Darlan’s plan was a difficult concept to sell to his own countrymen, let alone the British. Most French army and air-force officers were fixated on the defence of France’s land frontiers, not ambitious naval operations far from home. Until the spring of 1939 the official position of the defence establishment was in favour of an alliance with Mussolini rather than for a war against him.

(#litres_trial_promo) As the most enthusiastic military supporter of a campaign in the eastern Mediterranean, Maxime Weygand, put it: ‘if one’s range of vision were limited to distant horizons, one ran the risk of being like La Fontaine’s astrologer who, walking with his eyes fixed on the stars, fell into a well’.
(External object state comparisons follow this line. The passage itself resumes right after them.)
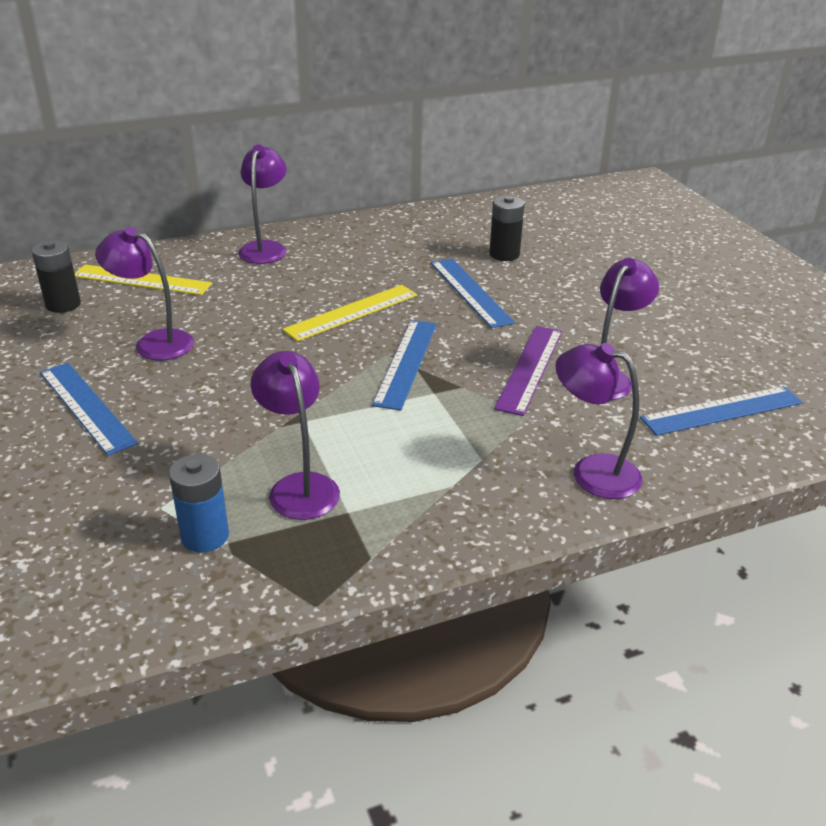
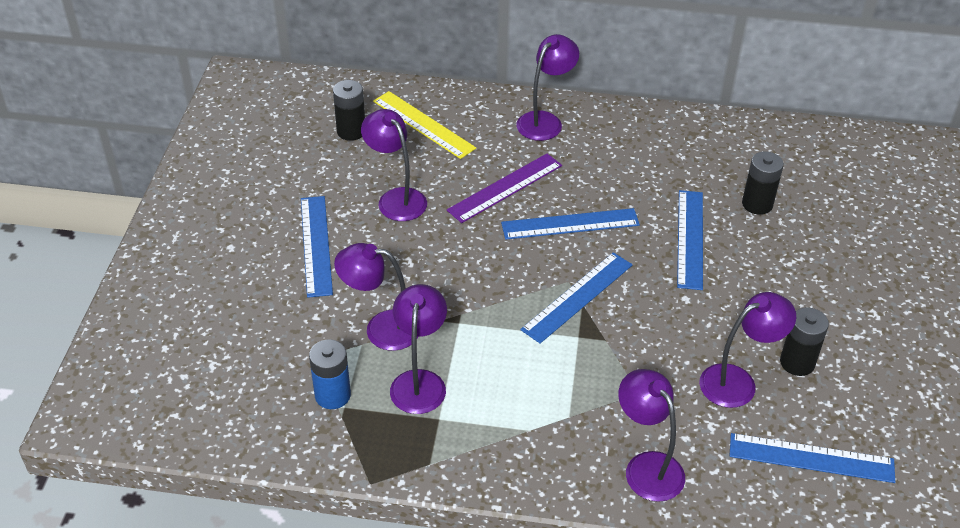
camera: 30 degrees right, 10 degrees up
(218, 455) = (381, 329): none -> purple lamp
(352, 312) = (570, 224): yellow ruler -> blue ruler
(530, 368) = (677, 344): purple ruler -> purple ruler (505, 188)
(641, 348) = (797, 362): none -> black battery

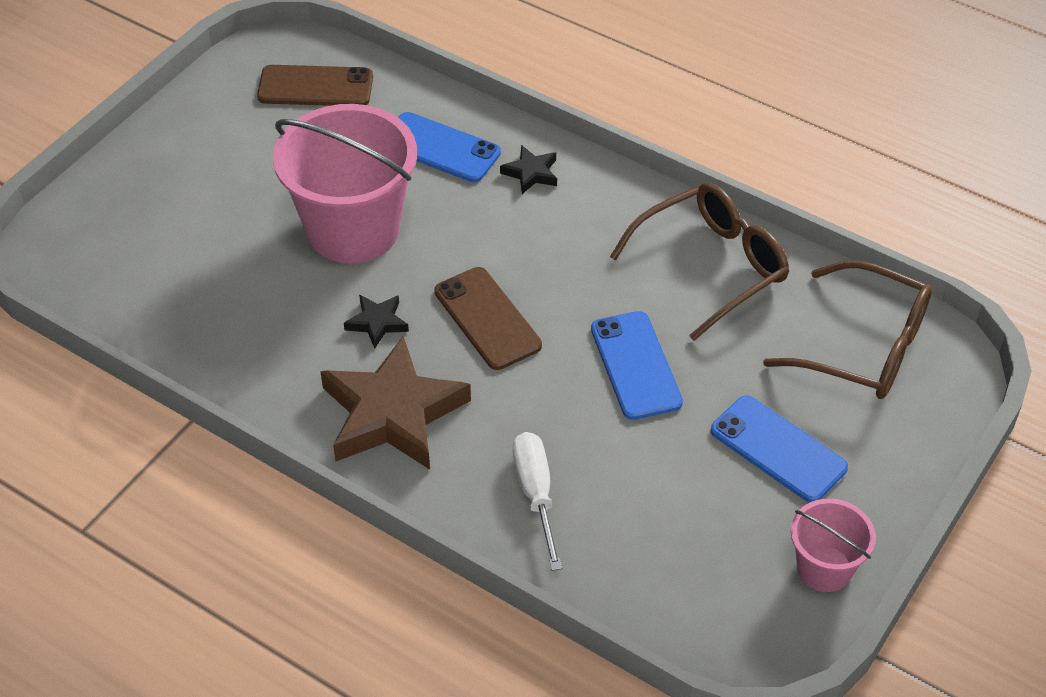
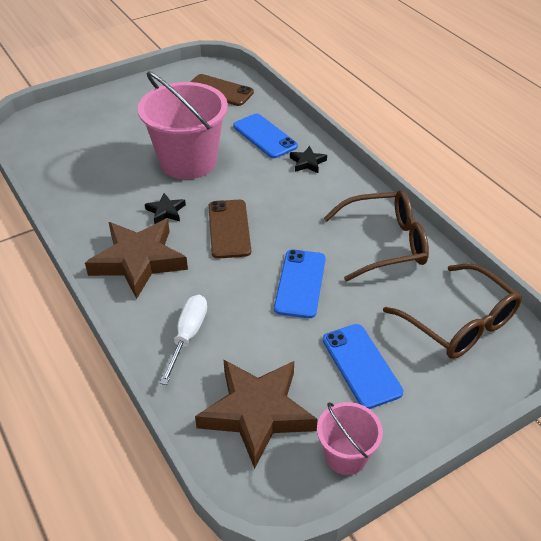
camera: 25 degrees right, 5 degrees down
(689, 559) = (257, 413): none -> brown star

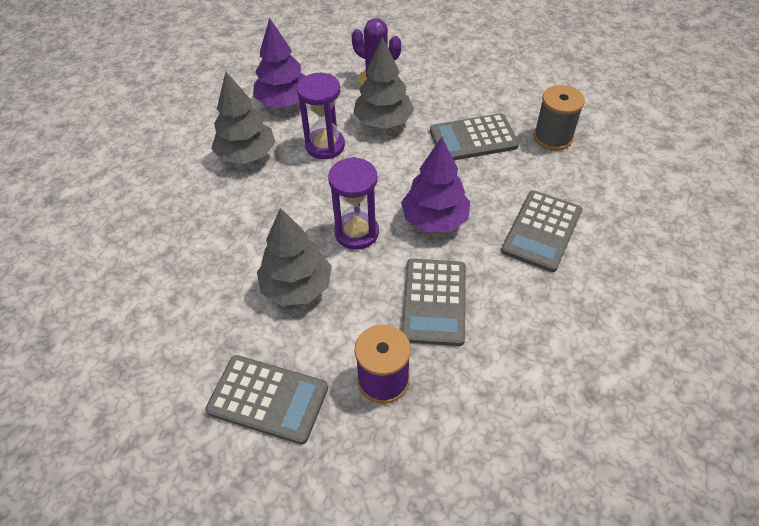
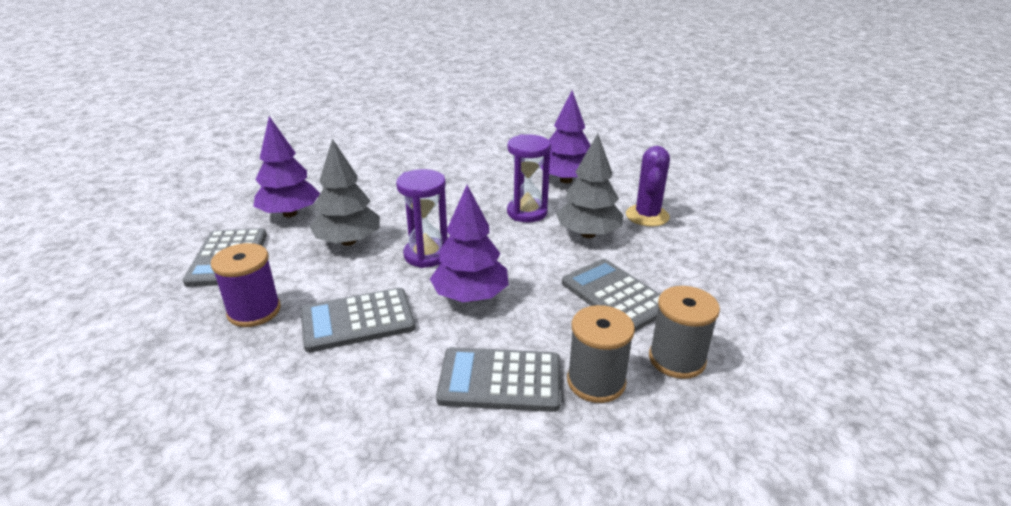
camera: 65 degrees right, 20 degrees down
(201, 331) = (290, 213): none -> purple tree
(246, 155) = (486, 182): grey tree -> none
(560, 183) = (596, 381): none -> grey spool

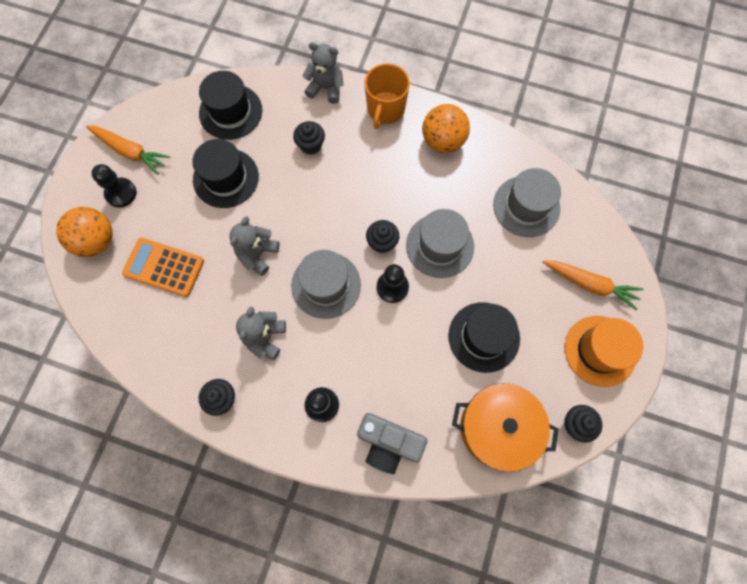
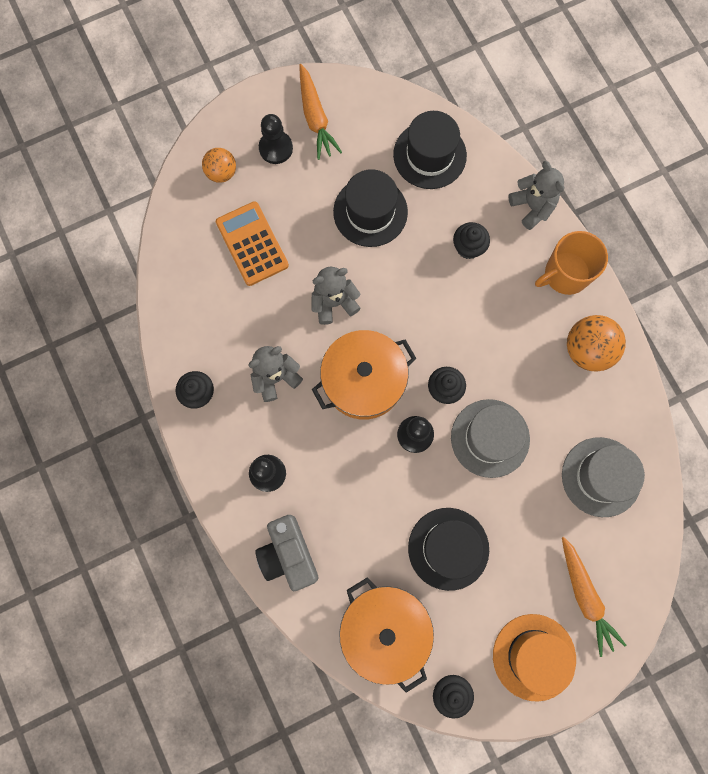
camera: 45 degrees right, 5 degrees up
(97, 241) = (221, 173): orange ball -> orange ball, size x0.64
(326, 285) = (363, 380): grey hat -> orange pot

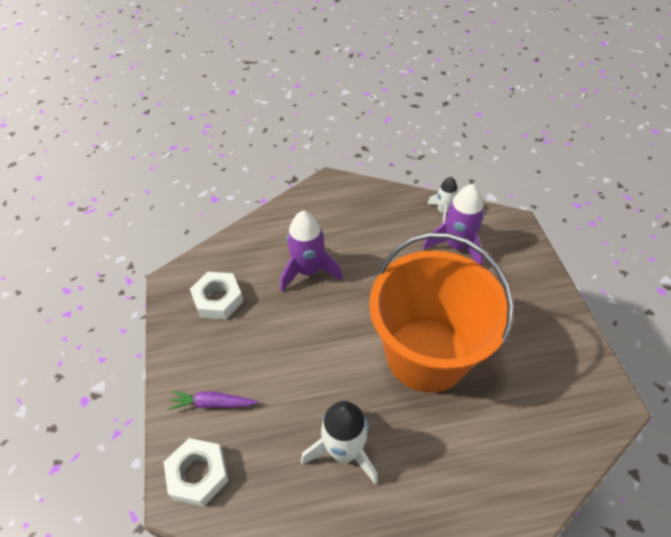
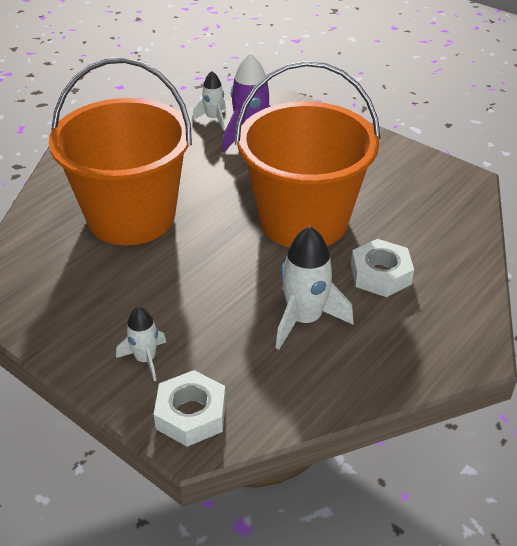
camera: 40 degrees left, 10 degrees down
(212, 403) = (145, 359): purple carrot -> white rocket
(218, 299) = (59, 283): white nut -> white nut (380, 274)
(308, 271) = (131, 217): purple rocket -> orange bucket

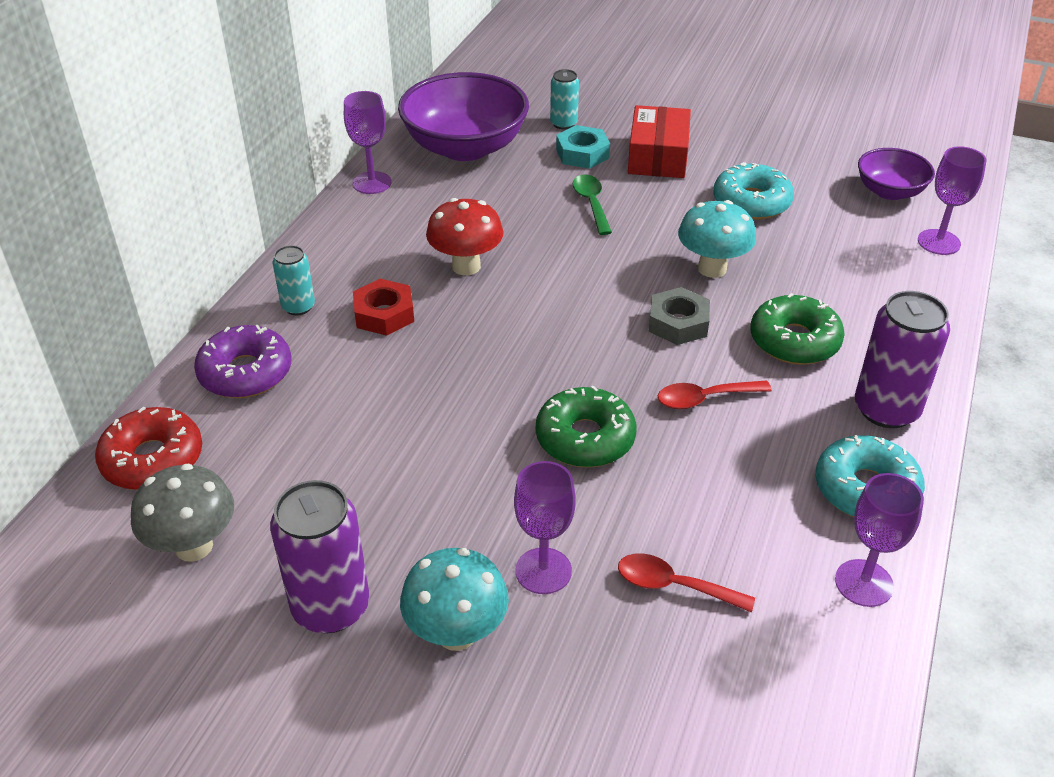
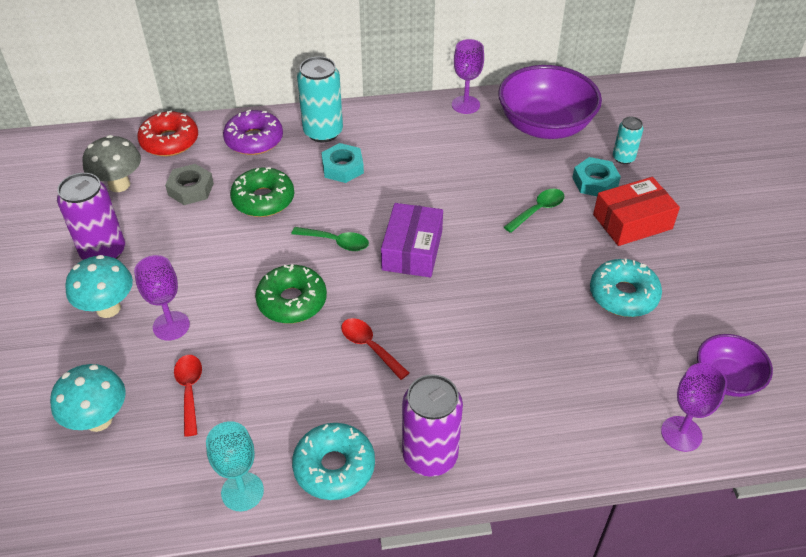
camera: 60 degrees right, 5 degrees up
(298, 307) = (323, 132): turquoise can -> turquoise can, size x1.79
(384, 314) = (342, 168): red nut -> turquoise nut
(466, 266) = (416, 181): red mushroom -> none
(513, 366) = (336, 242): none -> green spoon
(578, 311) = (412, 250): none -> purple box
(678, 323) = (439, 305): grey nut -> grey nut (191, 189)
(712, 268) = (517, 301): turquoise mushroom -> turquoise mushroom (98, 420)
(794, 341) = (469, 376): green donut -> green donut (263, 200)
(864, 583) = (242, 491): purple goblet -> turquoise goblet

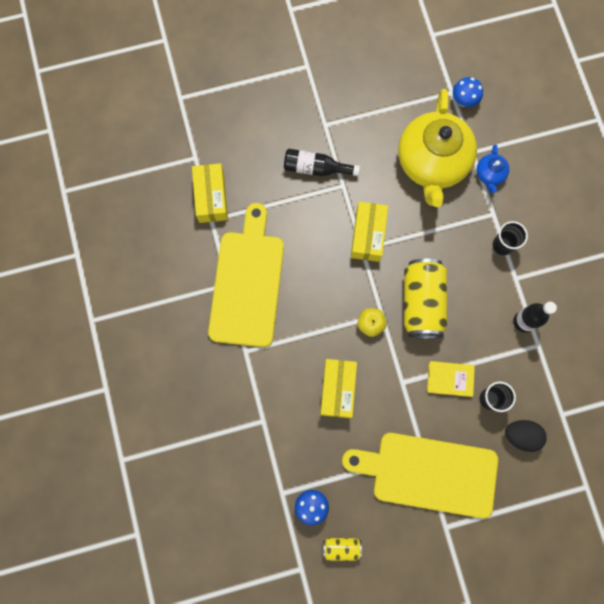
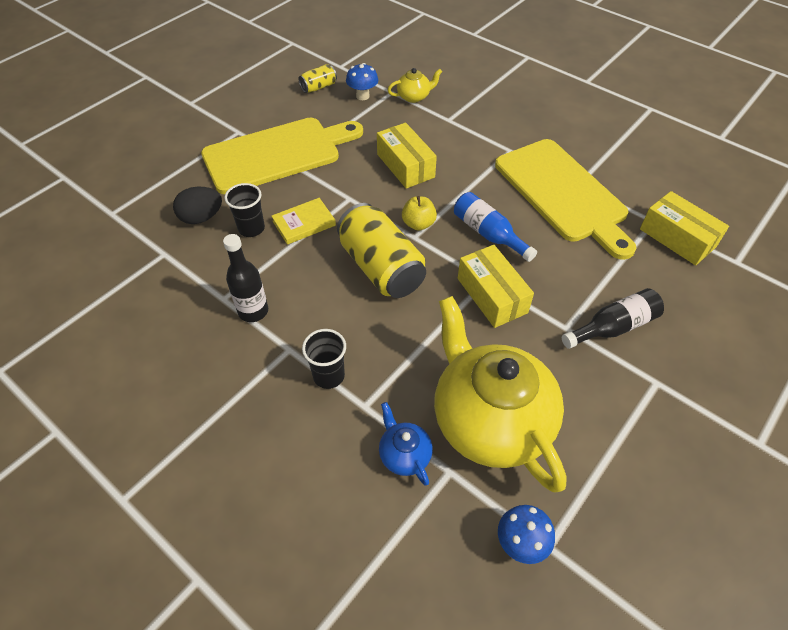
camera: 145 degrees right, 25 degrees down
(268, 472) = (414, 97): none -> yellow teapot
(330, 283) = (488, 234): none -> blue bottle

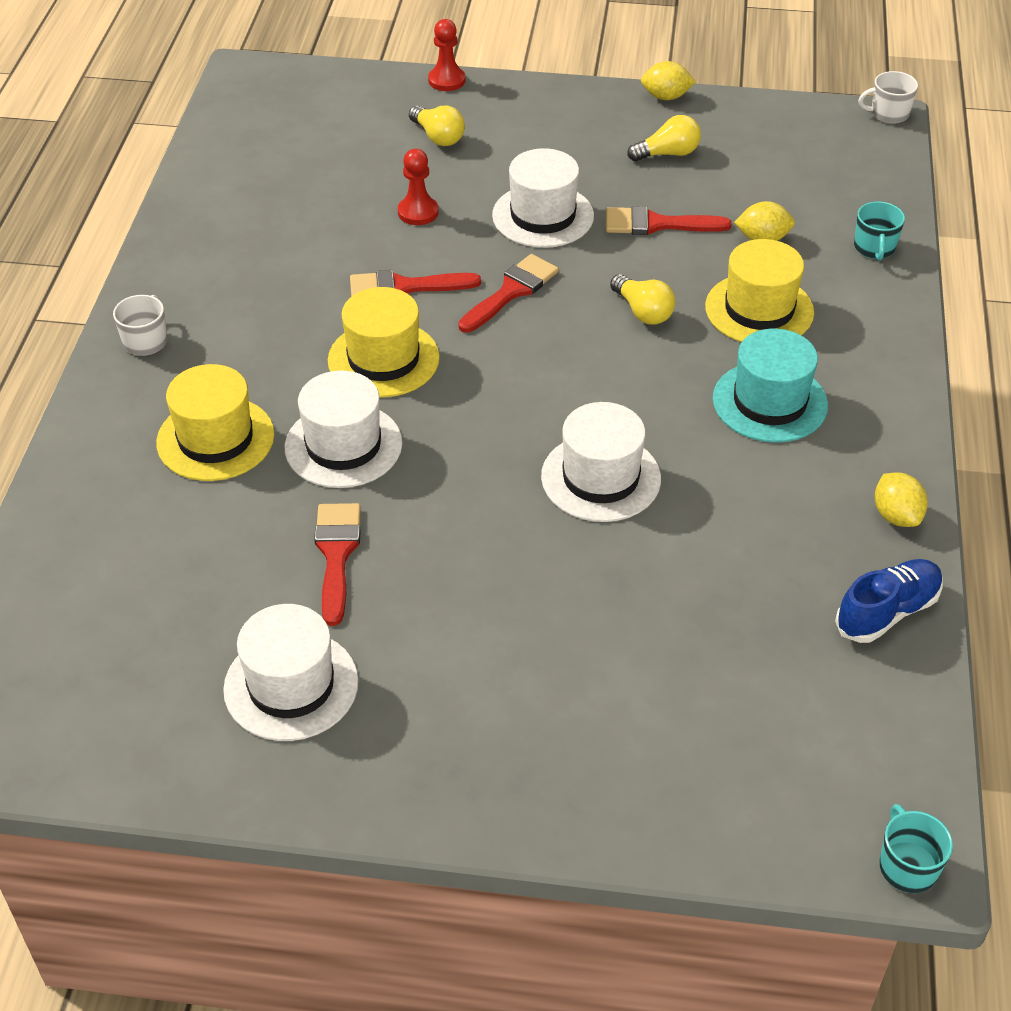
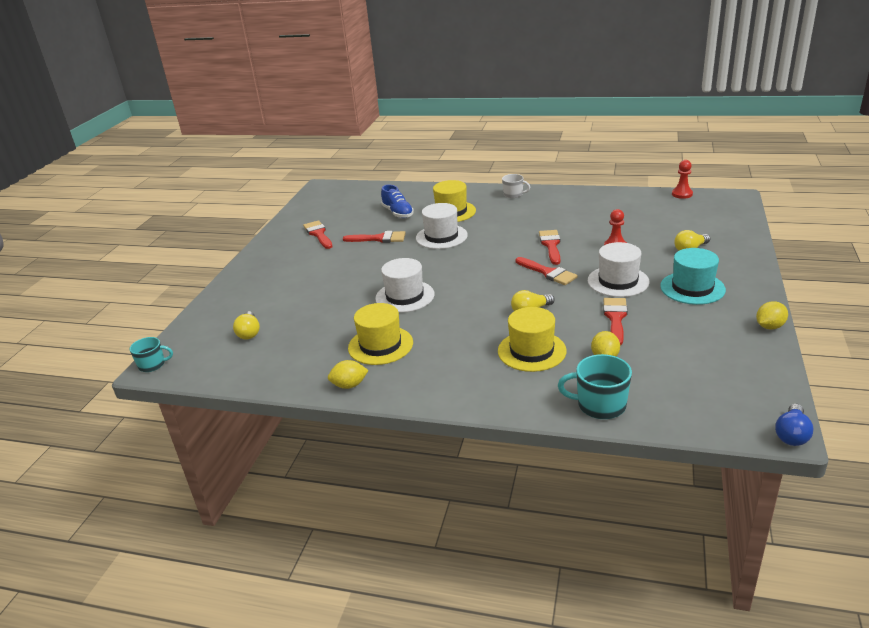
camera: 100 degrees right, 15 degrees down
(291, 685) = (318, 234): white hat -> red brush
(383, 359) = (497, 242): yellow hat -> yellow hat (380, 345)
(446, 80) = (753, 250): red pawn -> red pawn (682, 194)
(666, 97) = (769, 326): yellow lemon -> yellow lemon turned 45 degrees clockwise
(667, 154) = (696, 325): yellow light bulb -> yellow light bulb (249, 332)
(770, 402) = (449, 349): turquoise hat -> turquoise hat (692, 288)
(874, 248) = (600, 405): turquoise mug -> turquoise mug, size x1.55
(887, 612) = (286, 374): blue shoe -> blue shoe (398, 213)
(888, 113) = (792, 434): white mug -> blue light bulb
(#litres_trial_promo) Why couldn’t they see, Darlan demanded, that a war was coming in which France and Britain would be pitched against Germany, Italy, Japan and, he feared, Spain? That war would not be won by cowering behind the Maginot Line. War was about grand strategy, it was won by attack rather than defence and, Darlan maintained, the Mediterranean was the key to both. A great coalition war would not be a short affair. It would be a long struggle decided by which side was the most successful in mobilizing its resources. He argued that ‘a significant part of British and French supplies and, in particular, almost all the oil extracted from the French, British and Russian oil fields in the East depends on the mastery of the Mediterranean’. More importantly still, the Mediterranean offered the avenue by which Germany and Italy could be outflanked. Now, ‘above all,’ Darlan observed, ‘the Mediterranean constitutes the only communication line with our Central European allies’. The pivot of such a line would be the city of Salonika in north-east Greece.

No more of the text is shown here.